Avec sa coupe au carré et son visage ensanglanté, elle est devenue la nouvelle icône d'une révolution assassinée. Ce samedi 24 janvier, à la veille de l'anniversaire de la fronde anti-Moubarak, qui mena il y a 4 ans à la chute du raïs, Shaimaa al Sabbagh voulait déposer des fleurs sur Tahrir, la «place de la liberté» en mémoire des quelque 800 martyrs de la révolte. En un tir de chevrotine, son dernier rêve s'est brisé sur les pavés du Caire. «Elle est morte pour avoir voulu chanter la liberté», s'emporte, effondré, Medhat al Zahed, l'actuel président de l'Alliance populaire socialiste, la mouvance politique à l'origine de cette mini-commémoration qui comptait, en cette fin d'après-midi, quelques dizaines de personnes.
Activiste chevronnée, mère de 31 ans
La police, présente en force ce jour-là aux alentours de Tahrir, nie toute implication. «Aucune arme, qu'il s'agisse de fusils à chevrotines ou à balles de caoutchouc n'a été utilisée. Il s'agissait d'une petite manifestation qui ne nécessitait pas le recours à de telles armes. Il n'y a eu que deux tirs de gaz lacrymogènes», insiste Abdel Fattah Osman, un responsable du ministère de l'Intérieur. Sur sa page facebook, le même ministère va même jusqu'à insinuer que des «éléments terroristes», sous-entendus des Frères Musulmans - bêtes noires du pouvoir depuis l'éviction par l'armée du président Morsi, en 2013 - auraient «infiltrés» le rassemblement.

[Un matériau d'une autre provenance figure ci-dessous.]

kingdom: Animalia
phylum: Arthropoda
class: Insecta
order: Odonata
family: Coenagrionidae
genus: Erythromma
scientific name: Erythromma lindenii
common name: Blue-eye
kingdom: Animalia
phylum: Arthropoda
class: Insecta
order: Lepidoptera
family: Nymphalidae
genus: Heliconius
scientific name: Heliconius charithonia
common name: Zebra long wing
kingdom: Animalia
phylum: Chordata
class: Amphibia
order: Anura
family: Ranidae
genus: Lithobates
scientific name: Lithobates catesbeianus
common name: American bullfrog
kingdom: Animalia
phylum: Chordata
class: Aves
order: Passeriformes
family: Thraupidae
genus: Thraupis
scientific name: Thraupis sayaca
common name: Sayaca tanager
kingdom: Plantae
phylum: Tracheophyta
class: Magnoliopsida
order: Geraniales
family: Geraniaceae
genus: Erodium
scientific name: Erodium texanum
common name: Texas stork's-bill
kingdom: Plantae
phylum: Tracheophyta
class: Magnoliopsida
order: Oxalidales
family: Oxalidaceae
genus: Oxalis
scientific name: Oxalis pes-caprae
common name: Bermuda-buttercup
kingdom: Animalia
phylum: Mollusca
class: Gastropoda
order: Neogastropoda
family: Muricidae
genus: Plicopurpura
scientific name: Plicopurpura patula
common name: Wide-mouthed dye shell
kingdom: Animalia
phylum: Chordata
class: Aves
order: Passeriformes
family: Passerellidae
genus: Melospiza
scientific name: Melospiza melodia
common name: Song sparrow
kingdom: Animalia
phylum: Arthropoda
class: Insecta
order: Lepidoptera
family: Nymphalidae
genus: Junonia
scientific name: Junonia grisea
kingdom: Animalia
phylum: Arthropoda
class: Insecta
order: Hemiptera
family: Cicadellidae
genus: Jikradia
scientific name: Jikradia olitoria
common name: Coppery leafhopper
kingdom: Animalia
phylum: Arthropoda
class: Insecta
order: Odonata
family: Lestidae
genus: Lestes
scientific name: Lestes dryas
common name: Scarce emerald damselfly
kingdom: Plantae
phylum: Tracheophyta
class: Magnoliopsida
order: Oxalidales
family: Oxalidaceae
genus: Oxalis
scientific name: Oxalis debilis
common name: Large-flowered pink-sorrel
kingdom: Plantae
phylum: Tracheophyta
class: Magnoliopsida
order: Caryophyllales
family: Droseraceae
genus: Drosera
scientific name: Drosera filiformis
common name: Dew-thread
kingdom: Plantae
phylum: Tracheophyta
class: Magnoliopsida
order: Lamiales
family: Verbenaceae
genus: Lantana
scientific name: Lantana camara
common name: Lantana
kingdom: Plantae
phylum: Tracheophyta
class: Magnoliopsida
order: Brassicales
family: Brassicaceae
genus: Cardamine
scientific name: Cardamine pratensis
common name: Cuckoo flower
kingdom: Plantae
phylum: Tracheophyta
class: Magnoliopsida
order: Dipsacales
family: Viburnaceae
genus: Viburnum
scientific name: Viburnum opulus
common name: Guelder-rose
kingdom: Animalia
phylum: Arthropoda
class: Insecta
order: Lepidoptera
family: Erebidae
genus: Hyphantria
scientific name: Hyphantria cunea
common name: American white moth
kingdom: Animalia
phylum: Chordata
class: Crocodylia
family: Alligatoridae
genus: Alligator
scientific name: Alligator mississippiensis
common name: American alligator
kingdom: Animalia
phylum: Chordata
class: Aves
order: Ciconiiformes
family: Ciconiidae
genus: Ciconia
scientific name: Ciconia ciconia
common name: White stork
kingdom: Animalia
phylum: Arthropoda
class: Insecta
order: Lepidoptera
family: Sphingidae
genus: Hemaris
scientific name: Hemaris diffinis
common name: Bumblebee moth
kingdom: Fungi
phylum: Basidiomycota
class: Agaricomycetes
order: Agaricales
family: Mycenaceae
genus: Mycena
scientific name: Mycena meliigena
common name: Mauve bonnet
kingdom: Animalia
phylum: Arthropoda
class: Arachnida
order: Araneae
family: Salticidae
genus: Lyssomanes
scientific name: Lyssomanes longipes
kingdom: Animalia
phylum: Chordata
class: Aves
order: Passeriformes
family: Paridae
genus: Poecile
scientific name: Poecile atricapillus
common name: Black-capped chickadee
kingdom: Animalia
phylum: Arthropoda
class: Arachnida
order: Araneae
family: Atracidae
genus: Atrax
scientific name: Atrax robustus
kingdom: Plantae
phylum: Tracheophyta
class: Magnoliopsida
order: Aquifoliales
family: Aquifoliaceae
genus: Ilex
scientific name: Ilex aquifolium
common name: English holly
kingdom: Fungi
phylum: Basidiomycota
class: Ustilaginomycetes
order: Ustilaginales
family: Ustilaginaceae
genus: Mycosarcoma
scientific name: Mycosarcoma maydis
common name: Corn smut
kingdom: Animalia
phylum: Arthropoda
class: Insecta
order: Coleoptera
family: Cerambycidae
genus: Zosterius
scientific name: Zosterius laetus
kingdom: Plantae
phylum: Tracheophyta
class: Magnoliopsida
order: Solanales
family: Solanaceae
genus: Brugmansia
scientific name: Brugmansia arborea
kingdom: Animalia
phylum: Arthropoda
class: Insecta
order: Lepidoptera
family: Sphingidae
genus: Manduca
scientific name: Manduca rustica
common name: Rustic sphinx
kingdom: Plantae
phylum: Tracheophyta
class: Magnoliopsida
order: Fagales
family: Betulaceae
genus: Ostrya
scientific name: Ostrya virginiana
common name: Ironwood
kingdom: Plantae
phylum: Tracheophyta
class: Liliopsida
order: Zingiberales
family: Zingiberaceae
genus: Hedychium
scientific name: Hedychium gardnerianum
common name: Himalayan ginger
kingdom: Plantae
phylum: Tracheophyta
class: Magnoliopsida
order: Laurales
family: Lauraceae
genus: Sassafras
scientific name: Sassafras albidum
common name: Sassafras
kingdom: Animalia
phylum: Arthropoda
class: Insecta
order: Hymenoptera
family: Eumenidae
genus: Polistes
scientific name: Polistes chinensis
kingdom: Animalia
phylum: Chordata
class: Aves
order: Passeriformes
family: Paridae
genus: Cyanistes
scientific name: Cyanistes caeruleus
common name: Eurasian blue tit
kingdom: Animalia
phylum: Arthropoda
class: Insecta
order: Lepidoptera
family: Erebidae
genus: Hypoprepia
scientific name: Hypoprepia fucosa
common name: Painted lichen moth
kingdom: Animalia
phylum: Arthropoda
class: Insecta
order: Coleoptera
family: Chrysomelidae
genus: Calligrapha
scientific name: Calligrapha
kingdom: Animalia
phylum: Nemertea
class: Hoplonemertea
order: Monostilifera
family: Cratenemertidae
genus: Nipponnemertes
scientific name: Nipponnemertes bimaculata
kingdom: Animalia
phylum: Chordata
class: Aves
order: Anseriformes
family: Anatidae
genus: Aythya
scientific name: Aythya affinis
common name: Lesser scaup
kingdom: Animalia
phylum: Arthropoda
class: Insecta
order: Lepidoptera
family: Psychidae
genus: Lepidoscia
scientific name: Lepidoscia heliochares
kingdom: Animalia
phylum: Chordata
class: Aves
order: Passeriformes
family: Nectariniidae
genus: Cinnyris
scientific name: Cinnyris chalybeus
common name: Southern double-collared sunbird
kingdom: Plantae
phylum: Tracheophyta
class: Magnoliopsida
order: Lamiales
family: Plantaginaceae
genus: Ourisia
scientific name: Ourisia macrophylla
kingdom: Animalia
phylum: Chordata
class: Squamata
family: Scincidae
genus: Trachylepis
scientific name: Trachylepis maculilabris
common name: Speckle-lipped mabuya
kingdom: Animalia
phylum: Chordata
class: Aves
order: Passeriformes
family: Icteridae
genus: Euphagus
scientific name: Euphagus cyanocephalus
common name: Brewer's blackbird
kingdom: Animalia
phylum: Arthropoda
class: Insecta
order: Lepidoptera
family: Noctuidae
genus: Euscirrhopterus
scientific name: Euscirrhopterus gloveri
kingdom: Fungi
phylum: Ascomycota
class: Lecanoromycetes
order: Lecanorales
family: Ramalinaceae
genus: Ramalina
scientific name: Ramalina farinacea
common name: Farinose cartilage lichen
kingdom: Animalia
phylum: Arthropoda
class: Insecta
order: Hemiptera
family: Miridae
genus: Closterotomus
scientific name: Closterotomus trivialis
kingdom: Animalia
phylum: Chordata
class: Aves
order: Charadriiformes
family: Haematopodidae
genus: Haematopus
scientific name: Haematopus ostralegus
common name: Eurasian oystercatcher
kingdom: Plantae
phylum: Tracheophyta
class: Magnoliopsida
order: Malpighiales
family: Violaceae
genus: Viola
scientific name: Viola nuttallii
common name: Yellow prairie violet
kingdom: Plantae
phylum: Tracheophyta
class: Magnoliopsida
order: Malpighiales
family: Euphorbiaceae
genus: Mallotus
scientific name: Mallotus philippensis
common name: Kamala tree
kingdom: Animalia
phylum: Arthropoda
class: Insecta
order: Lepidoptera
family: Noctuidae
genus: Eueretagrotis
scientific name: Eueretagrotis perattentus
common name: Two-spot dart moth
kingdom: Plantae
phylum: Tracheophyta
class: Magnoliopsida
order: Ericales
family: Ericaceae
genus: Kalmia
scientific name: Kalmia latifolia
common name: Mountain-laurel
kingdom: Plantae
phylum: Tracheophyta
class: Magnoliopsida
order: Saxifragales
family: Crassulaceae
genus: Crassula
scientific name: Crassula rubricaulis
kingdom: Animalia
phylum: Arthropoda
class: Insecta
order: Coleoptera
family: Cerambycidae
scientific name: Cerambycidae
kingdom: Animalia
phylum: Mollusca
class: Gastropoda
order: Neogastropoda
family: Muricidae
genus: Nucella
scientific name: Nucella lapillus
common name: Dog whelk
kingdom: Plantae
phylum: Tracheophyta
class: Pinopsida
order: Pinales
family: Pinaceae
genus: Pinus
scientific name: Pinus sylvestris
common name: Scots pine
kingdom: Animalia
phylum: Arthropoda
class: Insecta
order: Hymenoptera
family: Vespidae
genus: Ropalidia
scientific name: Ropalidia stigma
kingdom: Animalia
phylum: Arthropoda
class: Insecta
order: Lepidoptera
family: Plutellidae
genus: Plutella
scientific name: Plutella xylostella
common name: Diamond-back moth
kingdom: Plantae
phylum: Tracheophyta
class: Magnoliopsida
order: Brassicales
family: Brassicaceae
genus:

Mais la version des militants pacifistes est tout autre. Selon les témoignages de ses proches, Shaima al Sabbagh, 31 ans et mère d'un garcon de quatre ans, était arrivée d'Alexandrie, sa ville, peu avant le rassemblement. Fidèle à ses habitudes, l'activiste chevronnée avait bravé l'interdit de manifester en se glissant en tête de cortège, sur la place Talat Harb, au centre du Caire, et à quelques encablures de Tahrir. Espérant amadouer les forces de l'ordre, le secrétaire général de l'Alliance populaire socialiste serait d'abord parti en éclaireur. Alors qu'il venait de faire demi tour en direction de son groupe, une pluie de gaz lacrymogène s'est abbattue sur les manifestants. L'homme ainsi que cinq autres membres du parti ont été arrêtés. Shaimaa, elle, est tombée sous les balles devant le bureau d'Air France.
Sur les nombreuses photos et vidéos qui circulent sur twitter, on voit clairement des membres des forces de l'ordre masqués de noir tirer sur la foule. «L'assassinat de Shaimaa est un message du ministère de l'Intérieur à l'attention de toute voix divergente du pouvoir», déplore Hana Shukrallah, la présidente du parti libéral Al Dostour. La veille, une jeune manifestante de 17 ans avait déjà trouvé la mort à Alexandrie. Ce dimanche 25 janvier, la violence est montée d'un cran lors de nouveaux accrochages entre la police et les manifestants dans la ville méditerranéenne, mais également au Caire et à El Bouhera, dans le Delta. D'après un bilan provisoire du Ministère de la Santé, plus de quinze personnes sont décédées en cette journée de commémoration. «En quatre ans, rien n'a changé: les mêmes armes qui ont tué les manifestants de 2011 tuent aujourd'hui les derniers protestataires», déplore Tarek Negeida, member du Courant Populaire, un autre parti d'opposition.